The statewide positivity rate for COVID-19 is now down to 3.3 percent and has been under 4 percent since Aug. 8—which is below the 5 percent benchmark recommended by the World Health Organization and the federal government for 63 consecutive days since June 25.
The Republican governor noted that 16 of Maryland’s 24 county school systems have rolled out plans to provide at least some in-person learning in the coming months. He urged the eight districts that have decided to exclusively offer online classes to reconsider.
“Some of the county school boards have not even attempted to develop any safe reopening plans which would bring any kids back for any form of in-person instruction,” Hogan said. “This is simply not acceptable.”

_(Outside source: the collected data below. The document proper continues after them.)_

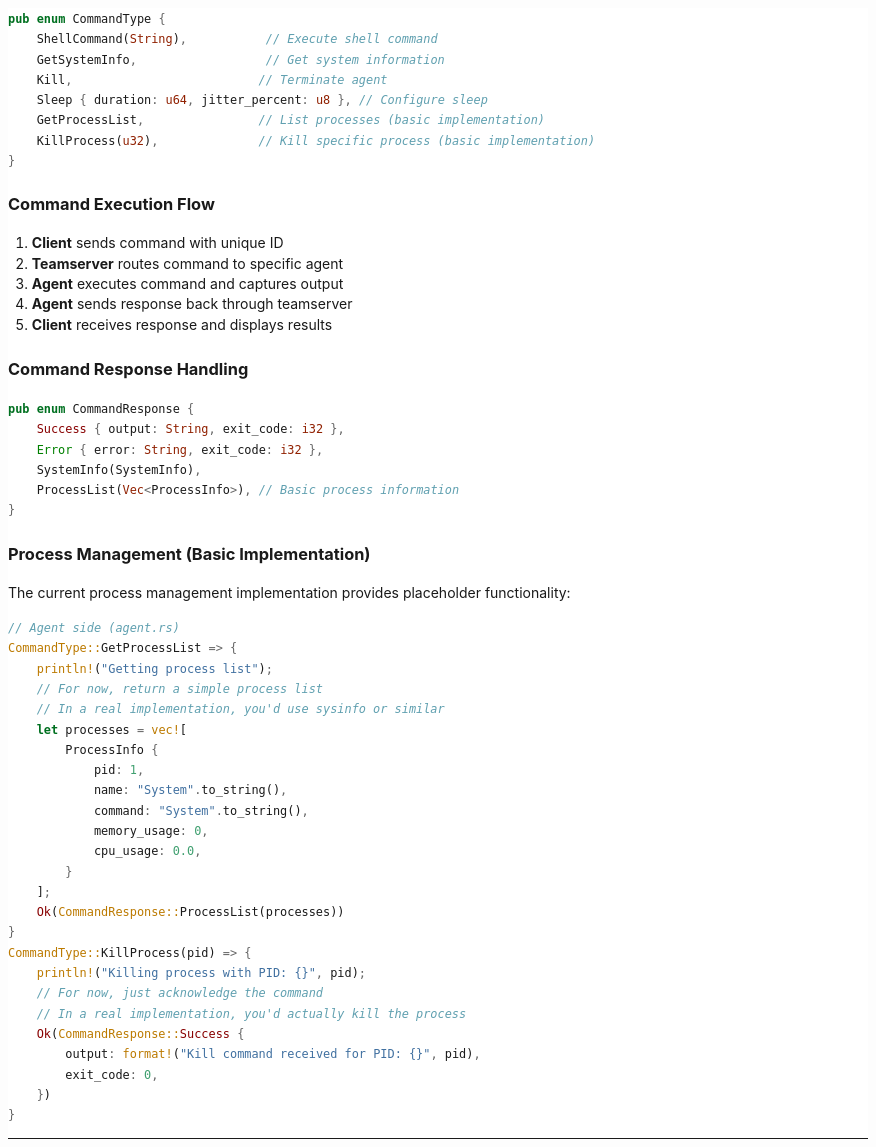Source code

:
 ```rust
pub enum CommandType {
    ShellCommand(String),           // Execute shell command
    GetSystemInfo,                  // Get system information
    Kill,                          // Terminate agent
    Sleep { duration: u64, jitter_percent: u8 }, // Configure sleep
    GetProcessList,                // List processes (basic implementation)
    KillProcess(u32),              // Kill specific process (basic implementation)
}
```

### Command Execution Flow

1. **Client** sends command with unique ID
2. **Teamserver** routes command to specific agent
3. **Agent** executes command and captures output
4. **Agent** sends response back through teamserver
5. **Client** receives response and displays results

### Command Response Handling

```rust
pub enum CommandResponse {
    Success { output: String, exit_code: i32 },
    Error { error: String, exit_code: i32 },
    SystemInfo(SystemInfo),
    ProcessList(Vec<ProcessInfo>), // Basic process information
}
```

### Process Management (Basic Implementation)

The current process management implementation provides placeholder functionality:

```rust
// Agent side (agent.rs)
CommandType::GetProcessList => {
    println!("Getting process list");
    // For now, return a simple process list
    // In a real implementation, you'd use sysinfo or similar
    let processes = vec![
        ProcessInfo {
            pid: 1,
            name: "System".to_string(),
            command: "System".to_string(),
            memory_usage: 0,
            cpu_usage: 0.0,
        }
    ];
    Ok(CommandResponse::ProcessList(processes))
}
CommandType::KillProcess(pid) => {
    println!("Killing process with PID: {}", pid);
    // For now, just acknowledge the command
    // In a real implementation, you'd actually kill the process
    Ok(CommandResponse::Success {
        output: format!("Kill command received for PID: {}", pid),
        exit_code: 0,
    })
}
```

---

That being said, the final decision is still up to individual school boards. “We’re not going to order [school systems] to go back and open schools,” said Hogan, acknowledging that he lacks authority to do so under state law.

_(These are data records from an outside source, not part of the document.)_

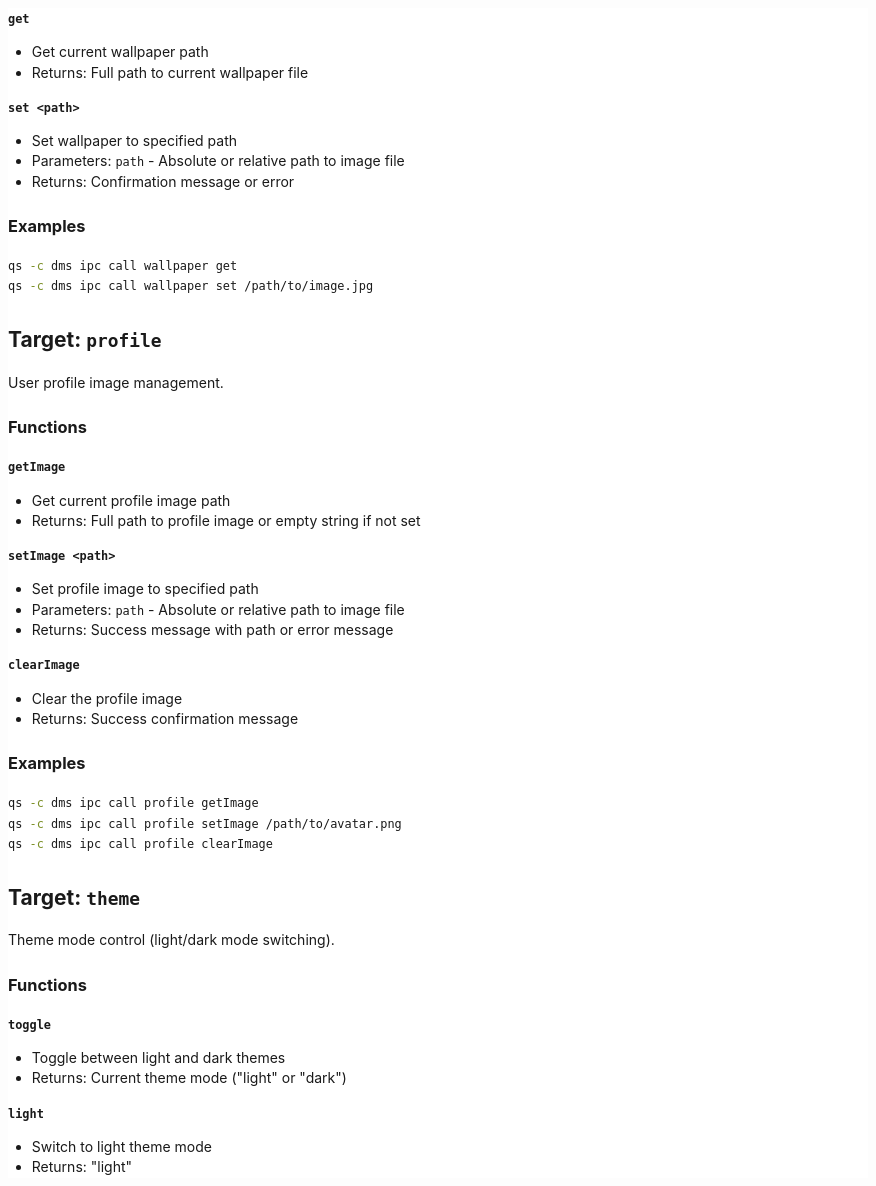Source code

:**`get`**
- Get current wallpaper path
- Returns: Full path to current wallpaper file

**`set <path>`**
- Set wallpaper to specified path
- Parameters: `path` - Absolute or relative path to image file
- Returns: Confirmation message or error

### Examples
```bash
qs -c dms ipc call wallpaper get
qs -c dms ipc call wallpaper set /path/to/image.jpg
```

## Target: `profile`

User profile image management.

### Functions

**`getImage`**
- Get current profile image path
- Returns: Full path to profile image or empty string if not set

**`setImage <path>`**
- Set profile image to specified path
- Parameters: `path` - Absolute or relative path to image file
- Returns: Success message with path or error message

**`clearImage`**
- Clear the profile image
- Returns: Success confirmation message

### Examples
```bash
qs -c dms ipc call profile getImage
qs -c dms ipc call profile setImage /path/to/avatar.png
qs -c dms ipc call profile clearImage
```

## Target: `theme`

Theme mode control (light/dark mode switching).

### Functions

**`toggle`**
- Toggle between light and dark themes
- Returns: Current theme mode ("light" or "dark")

**`light`**
- Switch to light theme mode
- Returns: "light"
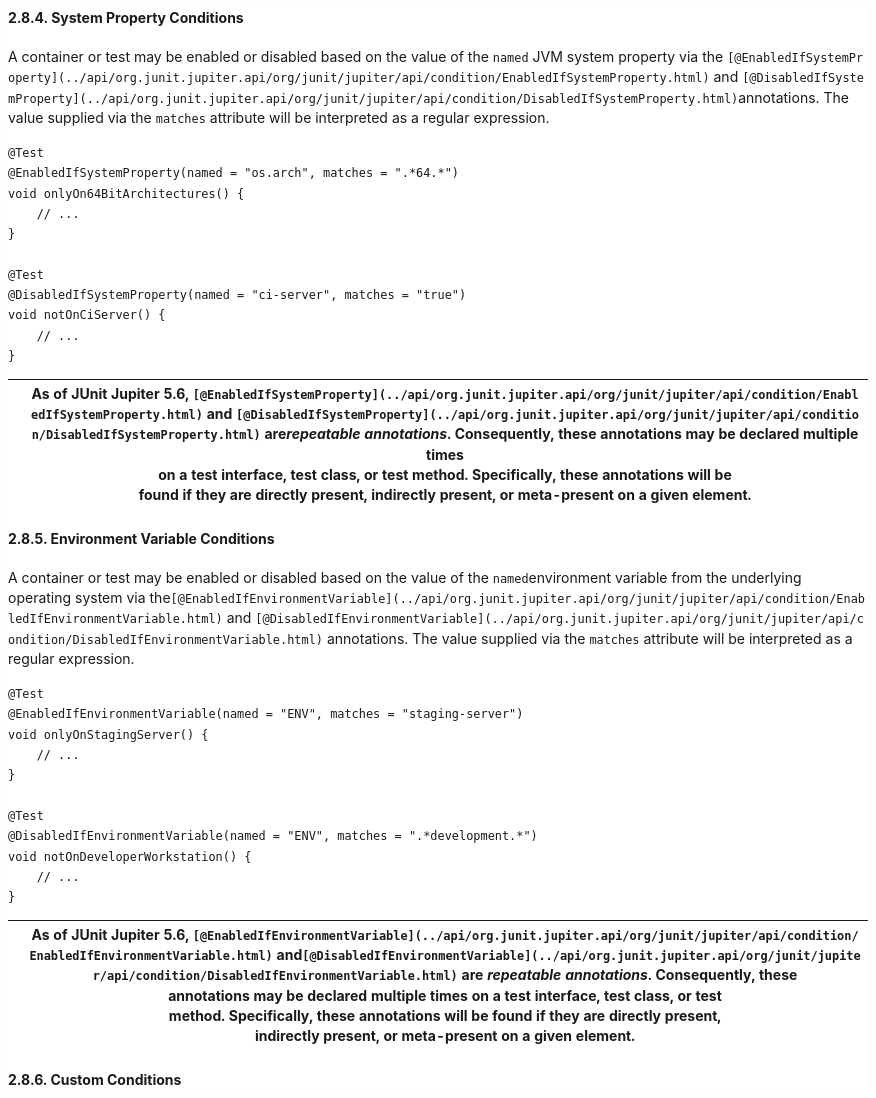 #### [](#writing-tests-conditional-execution-system-properties)2.8.4. System Property Conditions ####

A container or test may be enabled or disabled based on the value of the `named` JVM
system property via the `[@EnabledIfSystemProperty](../api/org.junit.jupiter.api/org/junit/jupiter/api/condition/EnabledIfSystemProperty.html)` and `[@DisabledIfSystemProperty](../api/org.junit.jupiter.api/org/junit/jupiter/api/condition/DisabledIfSystemProperty.html)`annotations. The value supplied via the `matches` attribute will be interpreted as a
regular expression.

```
@Test
@EnabledIfSystemProperty(named = "os.arch", matches = ".*64.*")
void onlyOn64BitArchitectures() {
    // ...
}

@Test
@DisabledIfSystemProperty(named = "ci-server", matches = "true")
void notOnCiServer() {
    // ...
}
```

|   |As of JUnit Jupiter 5.6, `[@EnabledIfSystemProperty](../api/org.junit.jupiter.api/org/junit/jupiter/api/condition/EnabledIfSystemProperty.html)` and `[@DisabledIfSystemProperty](../api/org.junit.jupiter.api/org/junit/jupiter/api/condition/DisabledIfSystemProperty.html)` are*repeatable annotations*. Consequently, these annotations may be declared multiple times<br/>on a test interface, test class, or test method. Specifically, these annotations will be<br/>found if they are directly present, indirectly present, or meta-present on a given element.|
|---|-----------------------------------------------------------------------------------------------------------------------------------------------------------------------------------------------------------------------------------------------------------------------------------------------------------------------------------------------------------------------------------------------------------------------------------------------------------------------------------------------------------------------------------------------------------------------|

#### [](#writing-tests-conditional-execution-environment-variables)2.8.5. Environment Variable Conditions ####

A container or test may be enabled or disabled based on the value of the `named`environment variable from the underlying operating system via the`[@EnabledIfEnvironmentVariable](../api/org.junit.jupiter.api/org/junit/jupiter/api/condition/EnabledIfEnvironmentVariable.html)` and `[@DisabledIfEnvironmentVariable](../api/org.junit.jupiter.api/org/junit/jupiter/api/condition/DisabledIfEnvironmentVariable.html)` annotations. The
value supplied via the `matches` attribute will be interpreted as a regular expression.

```
@Test
@EnabledIfEnvironmentVariable(named = "ENV", matches = "staging-server")
void onlyOnStagingServer() {
    // ...
}

@Test
@DisabledIfEnvironmentVariable(named = "ENV", matches = ".*development.*")
void notOnDeveloperWorkstation() {
    // ...
}
```

|   |As of JUnit Jupiter 5.6, `[@EnabledIfEnvironmentVariable](../api/org.junit.jupiter.api/org/junit/jupiter/api/condition/EnabledIfEnvironmentVariable.html)` and`[@DisabledIfEnvironmentVariable](../api/org.junit.jupiter.api/org/junit/jupiter/api/condition/DisabledIfEnvironmentVariable.html)` are *repeatable annotations*. Consequently, these<br/>annotations may be declared multiple times on a test interface, test class, or test<br/>method. Specifically, these annotations will be found if they are directly present,<br/>indirectly present, or meta-present on a given element.|
|---|-----------------------------------------------------------------------------------------------------------------------------------------------------------------------------------------------------------------------------------------------------------------------------------------------------------------------------------------------------------------------------------------------------------------------------------------------------------------------------------------------------------------------------------------------------------------------------------------------|

#### [](#writing-tests-conditional-execution-custom)2.8.6. Custom Conditions ####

Jinlene Chan, Maryland’s acting deputy secretary for public health, presented county-specific benchmarks during the Thursday briefing to help school systems determine if should should open. She said schools in jurisdictions with a positivity rate below 5 percent and a case rate of 5 per 100,000 people should be able to return to partial or full in-person learning, depending on the number of cases.
“By these metrics, all jurisdictions across the state of Maryland could open for some level of in-person instruction,” Chan said.
Meanwhile, the Maryland State Education Association criticized the announcement, blaming Hogan’s administration for “abdicating responsibility” by telling school districts to develop their own plans instead of creating a statewide reopening standard.